Saved data entries:
_ _ _ _ _ _ _

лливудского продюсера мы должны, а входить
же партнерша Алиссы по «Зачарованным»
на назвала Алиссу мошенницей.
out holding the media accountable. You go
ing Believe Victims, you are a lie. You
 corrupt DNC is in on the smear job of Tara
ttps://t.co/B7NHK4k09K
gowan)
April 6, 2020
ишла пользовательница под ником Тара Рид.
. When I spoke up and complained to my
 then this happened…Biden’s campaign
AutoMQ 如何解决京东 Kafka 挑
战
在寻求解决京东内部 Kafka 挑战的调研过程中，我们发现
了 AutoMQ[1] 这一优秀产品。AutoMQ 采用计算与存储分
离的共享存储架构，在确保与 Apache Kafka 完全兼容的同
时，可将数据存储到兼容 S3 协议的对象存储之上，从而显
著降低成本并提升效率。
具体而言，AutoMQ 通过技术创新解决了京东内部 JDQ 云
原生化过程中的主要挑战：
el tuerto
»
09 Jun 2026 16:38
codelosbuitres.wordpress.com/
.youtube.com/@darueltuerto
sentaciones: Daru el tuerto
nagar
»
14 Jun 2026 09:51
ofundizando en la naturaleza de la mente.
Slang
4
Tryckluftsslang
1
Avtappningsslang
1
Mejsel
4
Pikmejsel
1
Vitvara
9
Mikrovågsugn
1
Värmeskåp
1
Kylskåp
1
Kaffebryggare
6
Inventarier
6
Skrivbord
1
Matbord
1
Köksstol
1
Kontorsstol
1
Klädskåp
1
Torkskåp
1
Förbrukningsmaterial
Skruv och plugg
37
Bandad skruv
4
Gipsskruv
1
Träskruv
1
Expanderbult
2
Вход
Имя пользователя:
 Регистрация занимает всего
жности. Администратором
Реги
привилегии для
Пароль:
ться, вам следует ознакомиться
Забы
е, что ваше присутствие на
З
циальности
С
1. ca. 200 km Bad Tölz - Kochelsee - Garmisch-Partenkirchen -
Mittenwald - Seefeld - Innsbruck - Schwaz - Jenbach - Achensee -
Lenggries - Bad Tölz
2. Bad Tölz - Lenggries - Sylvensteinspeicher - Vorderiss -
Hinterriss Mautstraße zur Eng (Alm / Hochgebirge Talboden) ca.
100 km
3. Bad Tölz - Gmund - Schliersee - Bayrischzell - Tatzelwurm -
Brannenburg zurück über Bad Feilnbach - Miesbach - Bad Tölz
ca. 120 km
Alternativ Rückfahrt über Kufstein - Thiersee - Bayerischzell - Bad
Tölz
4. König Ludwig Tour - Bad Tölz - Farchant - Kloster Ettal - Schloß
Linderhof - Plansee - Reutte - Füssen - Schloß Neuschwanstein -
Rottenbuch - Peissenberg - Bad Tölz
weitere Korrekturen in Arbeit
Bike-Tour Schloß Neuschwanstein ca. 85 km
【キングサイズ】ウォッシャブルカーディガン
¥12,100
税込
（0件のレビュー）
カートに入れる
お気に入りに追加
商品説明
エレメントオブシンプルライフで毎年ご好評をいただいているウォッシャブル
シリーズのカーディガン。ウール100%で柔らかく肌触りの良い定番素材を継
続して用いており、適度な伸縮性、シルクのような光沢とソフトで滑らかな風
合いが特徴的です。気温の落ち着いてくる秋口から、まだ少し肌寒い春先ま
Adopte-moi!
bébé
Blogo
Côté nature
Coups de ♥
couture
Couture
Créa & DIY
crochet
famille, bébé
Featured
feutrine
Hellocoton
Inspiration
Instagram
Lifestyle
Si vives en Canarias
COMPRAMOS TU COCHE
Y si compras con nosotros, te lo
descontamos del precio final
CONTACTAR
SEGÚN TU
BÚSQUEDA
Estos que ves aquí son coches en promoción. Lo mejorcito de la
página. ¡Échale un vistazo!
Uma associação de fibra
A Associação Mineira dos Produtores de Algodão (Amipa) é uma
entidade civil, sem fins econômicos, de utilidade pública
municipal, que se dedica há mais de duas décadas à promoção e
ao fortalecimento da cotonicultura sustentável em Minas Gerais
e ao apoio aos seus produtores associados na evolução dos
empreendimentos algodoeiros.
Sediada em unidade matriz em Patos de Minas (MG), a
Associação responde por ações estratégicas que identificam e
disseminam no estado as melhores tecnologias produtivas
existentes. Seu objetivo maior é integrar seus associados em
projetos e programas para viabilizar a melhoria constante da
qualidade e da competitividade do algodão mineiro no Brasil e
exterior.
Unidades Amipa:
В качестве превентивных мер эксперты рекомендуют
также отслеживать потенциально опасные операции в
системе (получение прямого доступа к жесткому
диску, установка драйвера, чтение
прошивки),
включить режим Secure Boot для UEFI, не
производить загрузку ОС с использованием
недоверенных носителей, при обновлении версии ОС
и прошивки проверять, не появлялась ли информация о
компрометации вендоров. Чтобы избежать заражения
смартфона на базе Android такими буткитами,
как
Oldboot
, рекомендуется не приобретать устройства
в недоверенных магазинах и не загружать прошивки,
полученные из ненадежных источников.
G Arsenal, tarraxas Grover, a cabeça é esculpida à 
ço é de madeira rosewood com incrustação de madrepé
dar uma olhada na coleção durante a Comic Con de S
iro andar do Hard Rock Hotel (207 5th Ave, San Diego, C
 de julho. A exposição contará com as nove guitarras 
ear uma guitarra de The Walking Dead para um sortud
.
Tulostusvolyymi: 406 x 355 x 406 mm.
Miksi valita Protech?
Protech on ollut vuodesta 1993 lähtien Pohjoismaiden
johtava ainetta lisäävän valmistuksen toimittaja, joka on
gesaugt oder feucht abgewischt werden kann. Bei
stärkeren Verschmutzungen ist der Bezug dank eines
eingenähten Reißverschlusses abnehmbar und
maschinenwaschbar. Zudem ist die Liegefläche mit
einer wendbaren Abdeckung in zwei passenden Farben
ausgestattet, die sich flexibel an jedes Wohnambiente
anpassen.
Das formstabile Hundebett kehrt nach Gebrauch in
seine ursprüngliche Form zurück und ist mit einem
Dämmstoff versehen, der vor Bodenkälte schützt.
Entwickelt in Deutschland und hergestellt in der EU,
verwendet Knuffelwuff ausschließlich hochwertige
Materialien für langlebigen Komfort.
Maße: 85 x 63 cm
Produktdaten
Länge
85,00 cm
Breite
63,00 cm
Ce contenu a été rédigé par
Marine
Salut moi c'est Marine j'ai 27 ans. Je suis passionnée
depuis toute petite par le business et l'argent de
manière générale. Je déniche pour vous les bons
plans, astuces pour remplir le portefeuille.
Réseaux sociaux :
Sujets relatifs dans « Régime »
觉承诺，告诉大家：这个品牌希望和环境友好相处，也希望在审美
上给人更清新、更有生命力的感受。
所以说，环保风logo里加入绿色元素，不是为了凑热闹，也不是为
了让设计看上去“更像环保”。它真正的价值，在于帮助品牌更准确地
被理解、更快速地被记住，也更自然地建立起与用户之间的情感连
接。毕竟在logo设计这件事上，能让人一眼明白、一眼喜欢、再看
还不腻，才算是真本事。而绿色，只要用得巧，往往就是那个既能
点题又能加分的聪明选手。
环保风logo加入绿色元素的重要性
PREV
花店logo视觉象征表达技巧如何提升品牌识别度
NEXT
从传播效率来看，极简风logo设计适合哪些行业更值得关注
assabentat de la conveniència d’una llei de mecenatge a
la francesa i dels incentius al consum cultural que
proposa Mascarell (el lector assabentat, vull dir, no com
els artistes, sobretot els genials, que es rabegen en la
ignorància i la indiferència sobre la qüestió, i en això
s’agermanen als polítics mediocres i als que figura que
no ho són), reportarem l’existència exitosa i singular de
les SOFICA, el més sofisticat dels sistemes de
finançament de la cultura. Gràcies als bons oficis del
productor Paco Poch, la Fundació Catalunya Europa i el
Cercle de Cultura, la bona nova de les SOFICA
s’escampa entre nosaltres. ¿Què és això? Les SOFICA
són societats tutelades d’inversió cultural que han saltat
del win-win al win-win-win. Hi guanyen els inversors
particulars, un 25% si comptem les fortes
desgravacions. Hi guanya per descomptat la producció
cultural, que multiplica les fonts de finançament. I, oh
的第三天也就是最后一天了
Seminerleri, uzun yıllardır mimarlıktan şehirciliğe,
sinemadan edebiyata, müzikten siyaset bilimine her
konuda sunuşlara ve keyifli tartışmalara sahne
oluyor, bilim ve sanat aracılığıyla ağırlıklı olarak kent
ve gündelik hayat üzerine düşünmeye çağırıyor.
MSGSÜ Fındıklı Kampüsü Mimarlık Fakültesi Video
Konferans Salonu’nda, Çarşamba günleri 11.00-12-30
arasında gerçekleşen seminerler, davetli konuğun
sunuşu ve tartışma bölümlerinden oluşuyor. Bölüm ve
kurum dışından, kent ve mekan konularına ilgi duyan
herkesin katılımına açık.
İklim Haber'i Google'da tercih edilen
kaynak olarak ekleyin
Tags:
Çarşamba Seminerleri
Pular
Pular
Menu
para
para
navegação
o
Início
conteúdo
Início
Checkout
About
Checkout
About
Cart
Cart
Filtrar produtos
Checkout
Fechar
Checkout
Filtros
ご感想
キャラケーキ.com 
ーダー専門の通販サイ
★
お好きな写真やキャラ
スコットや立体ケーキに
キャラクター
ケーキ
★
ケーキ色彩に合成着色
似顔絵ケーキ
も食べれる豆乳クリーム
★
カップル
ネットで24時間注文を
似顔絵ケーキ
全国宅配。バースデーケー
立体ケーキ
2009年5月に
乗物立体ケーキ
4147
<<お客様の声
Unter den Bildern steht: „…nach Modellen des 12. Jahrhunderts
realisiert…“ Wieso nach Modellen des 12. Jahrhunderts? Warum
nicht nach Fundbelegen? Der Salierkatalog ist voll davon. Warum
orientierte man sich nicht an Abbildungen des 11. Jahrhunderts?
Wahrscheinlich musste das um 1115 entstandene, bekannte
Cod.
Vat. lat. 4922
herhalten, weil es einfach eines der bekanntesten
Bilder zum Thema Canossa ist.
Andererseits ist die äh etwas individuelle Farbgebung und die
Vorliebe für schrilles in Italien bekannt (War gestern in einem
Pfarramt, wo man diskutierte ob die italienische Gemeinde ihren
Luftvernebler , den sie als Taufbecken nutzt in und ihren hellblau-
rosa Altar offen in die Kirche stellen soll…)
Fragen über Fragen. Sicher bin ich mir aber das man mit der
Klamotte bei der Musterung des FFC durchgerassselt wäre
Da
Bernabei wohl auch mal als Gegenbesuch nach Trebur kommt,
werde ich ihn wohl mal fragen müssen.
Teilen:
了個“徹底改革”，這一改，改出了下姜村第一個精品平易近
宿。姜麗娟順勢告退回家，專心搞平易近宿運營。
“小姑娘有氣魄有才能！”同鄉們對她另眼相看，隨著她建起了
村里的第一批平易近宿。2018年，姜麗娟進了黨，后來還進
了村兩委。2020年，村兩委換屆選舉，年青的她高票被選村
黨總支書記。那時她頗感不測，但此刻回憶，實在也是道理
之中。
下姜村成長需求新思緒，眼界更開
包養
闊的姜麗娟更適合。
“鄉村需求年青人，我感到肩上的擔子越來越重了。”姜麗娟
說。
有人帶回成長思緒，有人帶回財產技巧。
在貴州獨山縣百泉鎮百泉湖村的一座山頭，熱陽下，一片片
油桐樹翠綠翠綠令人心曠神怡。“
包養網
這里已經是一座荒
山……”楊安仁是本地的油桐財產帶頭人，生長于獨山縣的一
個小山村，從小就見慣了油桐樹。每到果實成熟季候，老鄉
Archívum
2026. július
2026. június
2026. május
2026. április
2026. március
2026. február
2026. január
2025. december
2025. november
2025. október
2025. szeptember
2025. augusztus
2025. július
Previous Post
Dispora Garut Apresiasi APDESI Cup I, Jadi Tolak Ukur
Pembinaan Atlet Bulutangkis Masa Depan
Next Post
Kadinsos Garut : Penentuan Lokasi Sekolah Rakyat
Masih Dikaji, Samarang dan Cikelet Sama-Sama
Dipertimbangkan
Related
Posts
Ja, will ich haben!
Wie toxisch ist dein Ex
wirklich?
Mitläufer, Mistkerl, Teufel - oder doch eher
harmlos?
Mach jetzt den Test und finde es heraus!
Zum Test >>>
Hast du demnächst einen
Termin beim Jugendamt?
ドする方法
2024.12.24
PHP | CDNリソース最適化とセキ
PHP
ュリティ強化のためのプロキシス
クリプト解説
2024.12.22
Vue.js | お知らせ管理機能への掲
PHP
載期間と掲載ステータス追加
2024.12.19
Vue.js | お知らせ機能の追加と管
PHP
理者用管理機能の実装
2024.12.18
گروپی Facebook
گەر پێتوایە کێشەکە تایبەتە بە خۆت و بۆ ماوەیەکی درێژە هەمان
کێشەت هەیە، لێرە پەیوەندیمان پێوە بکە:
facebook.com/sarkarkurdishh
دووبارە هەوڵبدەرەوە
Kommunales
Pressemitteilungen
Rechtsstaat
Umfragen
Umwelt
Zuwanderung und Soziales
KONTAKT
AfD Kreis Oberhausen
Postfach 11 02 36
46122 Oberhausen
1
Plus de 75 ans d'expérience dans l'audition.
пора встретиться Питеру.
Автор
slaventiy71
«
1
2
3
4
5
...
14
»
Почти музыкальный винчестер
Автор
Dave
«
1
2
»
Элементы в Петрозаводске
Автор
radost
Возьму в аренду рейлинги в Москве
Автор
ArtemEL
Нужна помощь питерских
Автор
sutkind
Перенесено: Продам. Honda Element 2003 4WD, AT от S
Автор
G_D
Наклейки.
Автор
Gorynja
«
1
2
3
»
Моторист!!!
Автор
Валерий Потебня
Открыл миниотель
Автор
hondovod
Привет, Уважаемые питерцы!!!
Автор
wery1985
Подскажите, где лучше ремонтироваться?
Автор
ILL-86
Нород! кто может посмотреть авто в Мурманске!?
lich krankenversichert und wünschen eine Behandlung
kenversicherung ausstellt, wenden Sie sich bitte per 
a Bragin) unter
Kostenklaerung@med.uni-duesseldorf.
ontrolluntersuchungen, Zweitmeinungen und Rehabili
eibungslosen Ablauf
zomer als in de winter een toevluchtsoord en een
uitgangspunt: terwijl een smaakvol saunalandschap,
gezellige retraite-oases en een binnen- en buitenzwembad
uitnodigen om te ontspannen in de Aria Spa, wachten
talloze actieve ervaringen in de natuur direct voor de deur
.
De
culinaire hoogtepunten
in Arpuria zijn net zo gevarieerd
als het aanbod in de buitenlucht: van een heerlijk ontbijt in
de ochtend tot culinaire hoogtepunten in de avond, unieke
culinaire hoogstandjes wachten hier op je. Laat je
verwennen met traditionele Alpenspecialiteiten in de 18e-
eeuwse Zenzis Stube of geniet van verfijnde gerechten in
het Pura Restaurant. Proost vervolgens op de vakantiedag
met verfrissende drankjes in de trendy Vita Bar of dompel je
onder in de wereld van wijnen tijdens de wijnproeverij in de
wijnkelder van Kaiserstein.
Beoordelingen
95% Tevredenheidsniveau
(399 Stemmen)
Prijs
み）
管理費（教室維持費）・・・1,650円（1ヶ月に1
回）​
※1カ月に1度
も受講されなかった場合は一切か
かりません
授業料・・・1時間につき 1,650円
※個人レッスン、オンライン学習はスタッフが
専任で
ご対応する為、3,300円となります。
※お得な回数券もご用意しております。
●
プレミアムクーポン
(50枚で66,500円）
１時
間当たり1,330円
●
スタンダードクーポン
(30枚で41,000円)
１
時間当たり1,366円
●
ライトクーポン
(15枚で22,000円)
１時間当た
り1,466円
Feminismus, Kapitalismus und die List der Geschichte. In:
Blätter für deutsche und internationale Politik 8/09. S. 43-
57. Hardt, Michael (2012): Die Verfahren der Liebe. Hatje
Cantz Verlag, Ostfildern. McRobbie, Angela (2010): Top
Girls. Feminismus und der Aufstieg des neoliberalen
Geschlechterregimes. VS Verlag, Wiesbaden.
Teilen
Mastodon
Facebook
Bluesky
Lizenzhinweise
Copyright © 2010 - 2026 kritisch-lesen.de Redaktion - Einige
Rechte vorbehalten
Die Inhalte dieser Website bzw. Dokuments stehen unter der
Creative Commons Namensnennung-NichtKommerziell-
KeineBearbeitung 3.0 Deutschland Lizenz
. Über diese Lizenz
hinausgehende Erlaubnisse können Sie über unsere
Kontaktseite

_ _ _ _ _ _ _

→ **What this task involves**
Output as a JSON list of strings the lines from the start of the rows up to and including the line with "著降低成本并提升效率。", one string per line and with blank lines left out.

→ **Response to the task**
[
  "лливудского продюсера мы должны, а входить",
  "же партнерша Алиссы по «Зачарованным»",
  "на назвала Алиссу мошенницей.",
  "out holding the media accountable. You go",
  "ing Believe Victims, you are a lie. You",
  " corrupt DNC is in on the smear job of Tara",
  "ttps://t.co/B7NHK4k09K",
  "gowan)",
  "April 6, 2020",
  "ишла пользовательница под ником Тара Рид.",
  ". When I spoke up and complained to my",
  " then this happened…Biden’s campaign",
  "AutoMQ 如何解决京东 Kafka 挑",
  "战",
  "在寻求解决京东内部 Kafka 挑战的调研过程中，我们发现",
  "了 AutoMQ[1] 这一优秀产品。AutoMQ 采用计算与存储分",
  "离的共享存储架构，在确保与 Apache Kafka 完全兼容的同",
  "时，可将数据存储到兼容 S3 协议的对象存储之上，从而显",
  "著降低成本并提升效率。"
]